Se invece la seconda Camera dovesse caricarsi di più ampie funzioni rappresentative, inglobando in sé tutta la realtà delle autonomie locali, o anche la rappresentanza sociale degli interessi, essa perderebbe, proporzionalmente alla sua apparente forza rappresentativa, la sua forza decisionale, divenendo un organo retorico e confuso, abilitato solo a funzioni secondarie di consulenza.
Ma il federalismo non è una risposta sufficiente ed esaustiva. Perché, anche al livello delle singole realtà territoriali, si ripropone il nodo problematico del rapporto tra politica e società, e il federalismo rischia allora di divenire una moltiplicazione perversa dei meccanismi burocratici, riproducendo su scala allargata le storture dell’Amministrazione pubblica.
Il federalismo ha senso solo se c’è contestualmente una riforma dell’amministrazione. È questo il cuore del problema istituzionale, e se esso non viene affrontato qualsiasi “grande riforma” (presidenzialismo o federalismo) finisce per essere solo una grande illusione.
In che senso va cambiata l’amministrazione?
Io condivido le analisi e le proposte formulate nel libro di Bruno Dente, In un nuovo Stato, nel quale si ipotizza una radicale rottura dell’attuale struttura ministeriale e la costituzione di un insieme di strutture autonome, regolate al proprio interno da meccanismi di efficienza, in rapporto alla qualità del servizio. L’intera Amministrazione pubblica diviene così un sistema di autonomie funzionali.
Una politica diffusa
Di fronte alla cronica inefficienza dell’amministrazione, si è affermata la tendenza a creare “autorità indipendenti”. Ciò è il segno di una difficoltà e di un disagio. Ma è anche, in molti casi, il segno di una rinuncia a mettere davvero le mani in un’opera sostanziale di riforma della Pubblica amministrazione. Per questo, mi sembra che il tema delle “autonomie funzionali” non possa essere inteso come l’individuazione di un canale parallelo rispetto alle strutture amministrative dello Stato, ma al contrario come il filo conduttore della riforma delle strutture pubbliche. La riforma dello Stato consiste nella “funzionalizzazione” del suo ruolo, nella sua articolazione in rapporto alla domanda sociale. Il federalismo può divenire allora l’occasione per questa riforma, per questo ridisegno generale delle strutture dell’amministrazione, costruendo nelle Regioni non una duplicazione del modello ministeriale, gerarchico-burocratico, ma una rete di autonomie, sulla base di principi di efficienza e di flessibilità, in un rapporto reale con il contesto sociale esterno.

» Cose da fare:
A – Ricopia parola per parola il brano sul federalismo e la riforma dell'amministrazione, tutto il tratto che va da "Se invece la" giù fino a "secondarie di consulenza.".
B – Scrivi il seguito del brano sul federalismo e la riforma dell'amministrazione, partendo subito dopo la sua ultima frase.

» Dati mostrati:
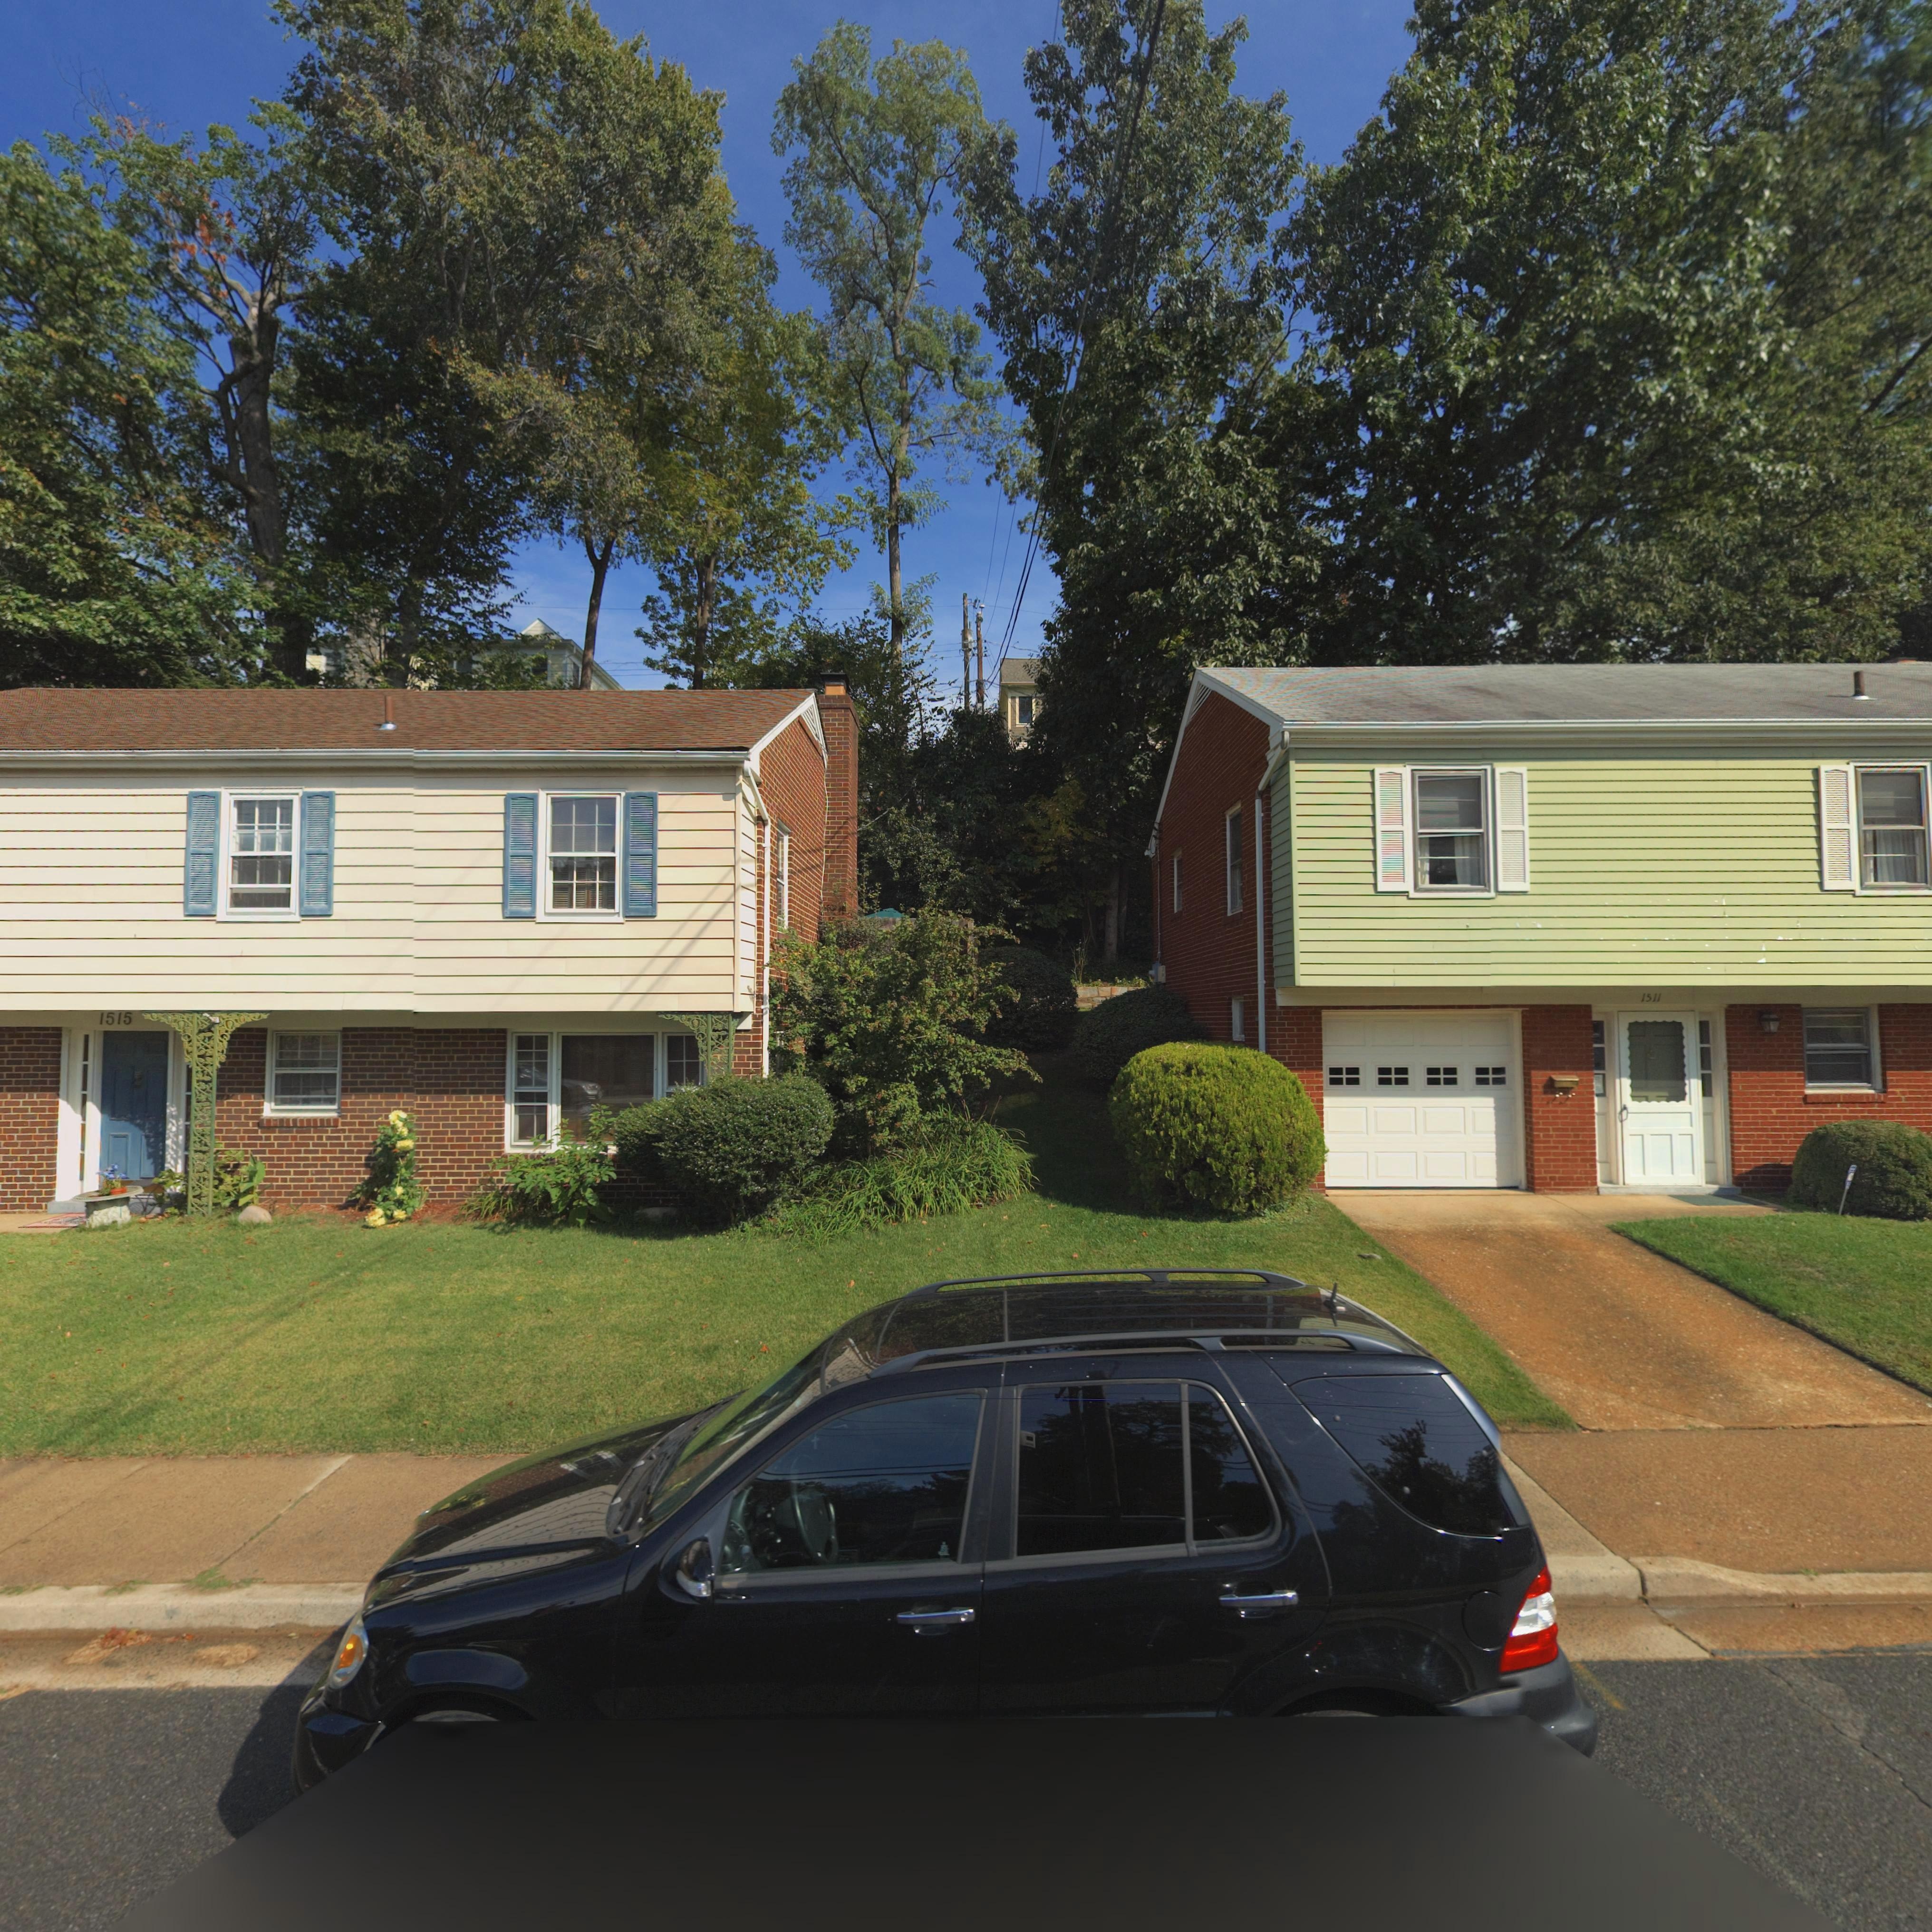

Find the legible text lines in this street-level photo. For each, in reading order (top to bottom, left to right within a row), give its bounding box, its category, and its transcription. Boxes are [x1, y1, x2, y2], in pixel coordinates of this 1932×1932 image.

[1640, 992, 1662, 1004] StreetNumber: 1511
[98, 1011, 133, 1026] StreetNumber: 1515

» Risposte:
A –
Se invece la seconda Camera dovesse caricarsi di più ampie funzioni rappresentative, inglobando in sé tutta la realtà delle autonomie locali, o anche la rappresentanza sociale degli interessi, essa perderebbe, proporzionalmente alla sua apparente forza rappresentativa, la sua forza decisionale, divenendo un organo retorico e confuso, abilitato solo a funzioni secondarie di consulenza.

B –
C’è un ultimo punto da considerare: il ruolo delle forze sociali e le forme di auto-organizzazione della società civile. È anche questo un aspetto essenziale, perché in una rinnovata concezione del ruolo dello Stato non solo va perseguito il massimo di decentramento possibile dal centro alla periferia, ma anche il massimo possibile di integrazione e di sinergia tra iniziativa pubblica e privata.
L’azione di Governo, a tutti i livelli, non può prescindere da un confronto sistematico con i diversi soggetti sociali, da un metodo di concertazione per individuare, nei diversi campi, il possibile punto di equilibrio tra i diversi interessi.
In questo senso si trasforma l’idea classica della politica, e cade la separazione astratta di politica e società, di interesse generale e interesse particolare, perché la politica non può che essere la costruzione di un processo complesso nel quale i diversi interessi sociali sono implicati. La politicità diviene una politicità diffusa. In questo contesto, si aprono nuove possibilità di ruolo istituzionale per le organizzazioni sociali, per il sindacato, per le Camere di Commercio, per un organismo come il CNEL che può essere riformato e rilanciato.
La politica, nella società complessa, non è racchiusa in un luogo esclusivo, ma è un insieme di luoghi, di sedi decisionali e chiama in causa diversi soggetti istituzionali e sociali. Da questa pluralità di sedi può venire anche un impulso nuovo alla partecipazione, all’esercizio di responsabilità, alla condizione che si affermi, nei diversi campi, un processo di democratizzazione e di sburocratizzazione.
Ciò vale per il sindacalismo confederale, che può essere un attore istituzionale rilevante, e che proprio per questo suo ruolo deve garantire al proprio interno regole certe di democrazia. E ciò vale per i diversi soggetti in cui si articola la poliarchia di una società complessa.
Ciò vale anche per le strutture pubbliche, la cui autonomia deve significare una capacità nuova di dialogo con la società civile, con le sue associazioni, con i movimenti organizzati dei cittadini e degli utenti.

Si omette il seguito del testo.